Advantageously, the LED light source may be arranged in such a manner that its light also shines on the filter. Thus, the breathing air as well as the filter material are simultaneously and continually disinfected.
A further advantageous measure may consist in a cooling device being associated with the LED light source, which comprises a cooling body expediently provided on the slide and communicating with the surrounding. In addition or alternatively hereto provision may be made for the warmth of the LED light source to be used for drying the filter.
Expediently, the bushing may be designed as an USB bushing which is connectable to a portable power bank via an USB cable, These measures permit a particularly long time of use.

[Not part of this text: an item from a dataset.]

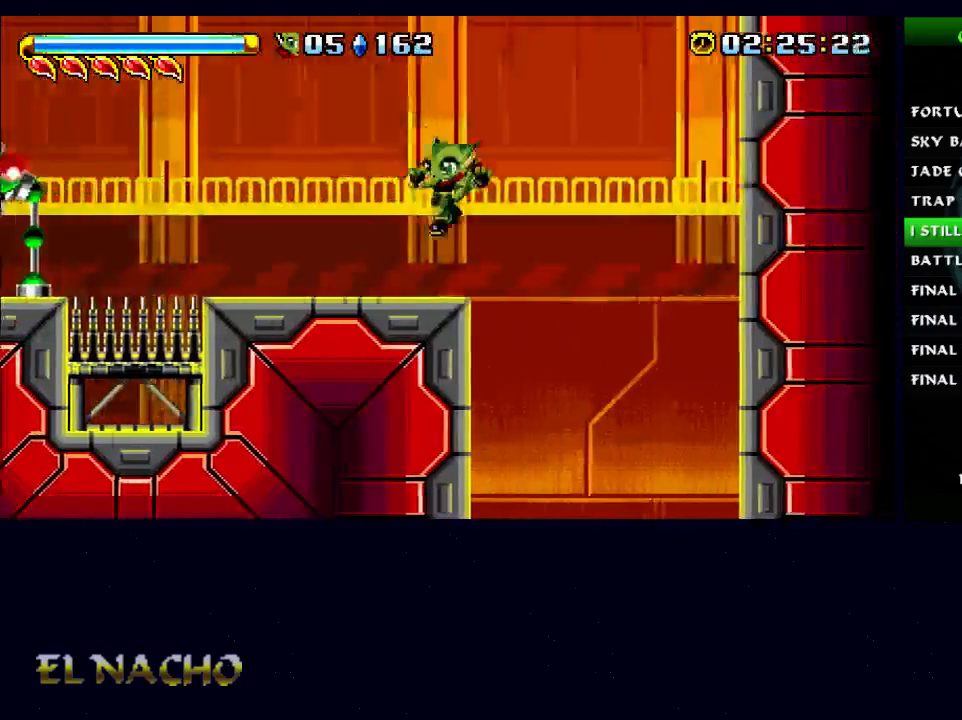
{"dt_ms": 500, "buttons": [], "left_stick": "left", "right_stick": "center", "events": [[67, "left_stick", "center"], [500, "left_stick", "left"]]}
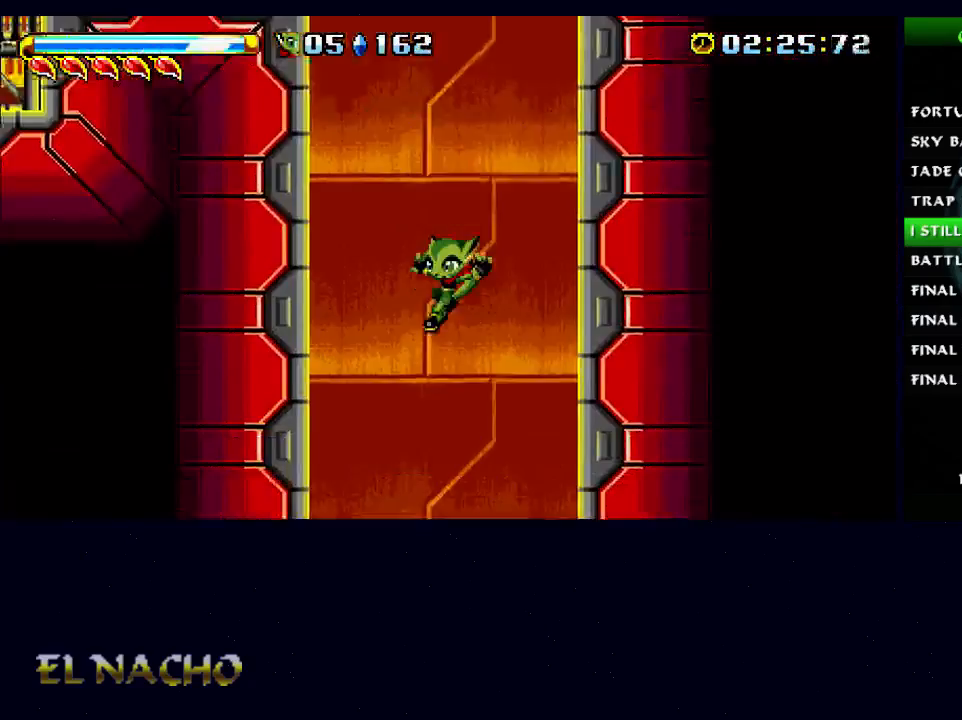
{"dt_ms": 500, "buttons": [], "left_stick": "center", "right_stick": "center", "events": [[133, "left_stick", "center"]]}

Further advantageous embodiments and expedient further developments of the main-claim measures will be evident from the description of an example given below in conjunction with the accompanying drawings, wherein

FIG. 1 is a perspective view of a respiratory protection mask according to the invention;

FIG. 2 shows the arrangement according to FIG. 1 with the slide pulled out;

FIG. 3 shows an exploded view of the housing of the arrangement according to FIG. 2 with the slide pulled out;

FIG. 4 shows the arrangement according FIG. 1 ready for use;

FIG. 5 shows a top view of a variation of the arrangement according to FIG. 1 with an angle-shaped housing;

FIG. 6 shows an example of a double slide arrangement;

FIG. 7 shows a perspective view of the arrangement according to FIG. 5 from diagonally below and

FIG. 8 is an example of an electronic circuit associated with the UV light source.

The respiratory protection mask 1 underlying FIG. 1 contains a face mask part 2 to be worn in front of the wearers face covering mouth and nose and further a device 3 associated with the face mask part 2, with a housing 4 preferably detachably attachable to the face mask part 2. The face mask part 2 essentially consists of textile material, preferably of neoprene or a material exhibiting similar properties, and is provided with a connecting piece 5 to which the housing 4 is detachably connectable. For securing reasons, provision may expediently be made for a bayonet fitting. The internal area of the housing 4 is designed as an air radiation chamber for disinfecting and/or sterilizing the air passing through and possesses an input communicating with the environment and an output communicating with the internal area of the face mask part 2.
Accordingly, the air irradiation chamber of the housing 4 is arranged upstream of the internal area of the lace mask part 2. The air inhaled by the wearer passes through the air irradiation chamber 16 of the housing 4 before it reaches the internal area of the face mask part 2. The air reaching the internal area of the face mask part 2 may expediently be filtered for the purpose of removing solids. For this purpose, a suitable solid matter filter may be arranged in the region of the connecting piece 5 and/or the housing 4, preferably in the region of the output and/or input of the housing 4. Advantageously, the said filter may consist of an aerogel. In simple cases, however, it is also conceivable to do without such filters. In the case a filter is provided, it will advantageously continuously be disinfected.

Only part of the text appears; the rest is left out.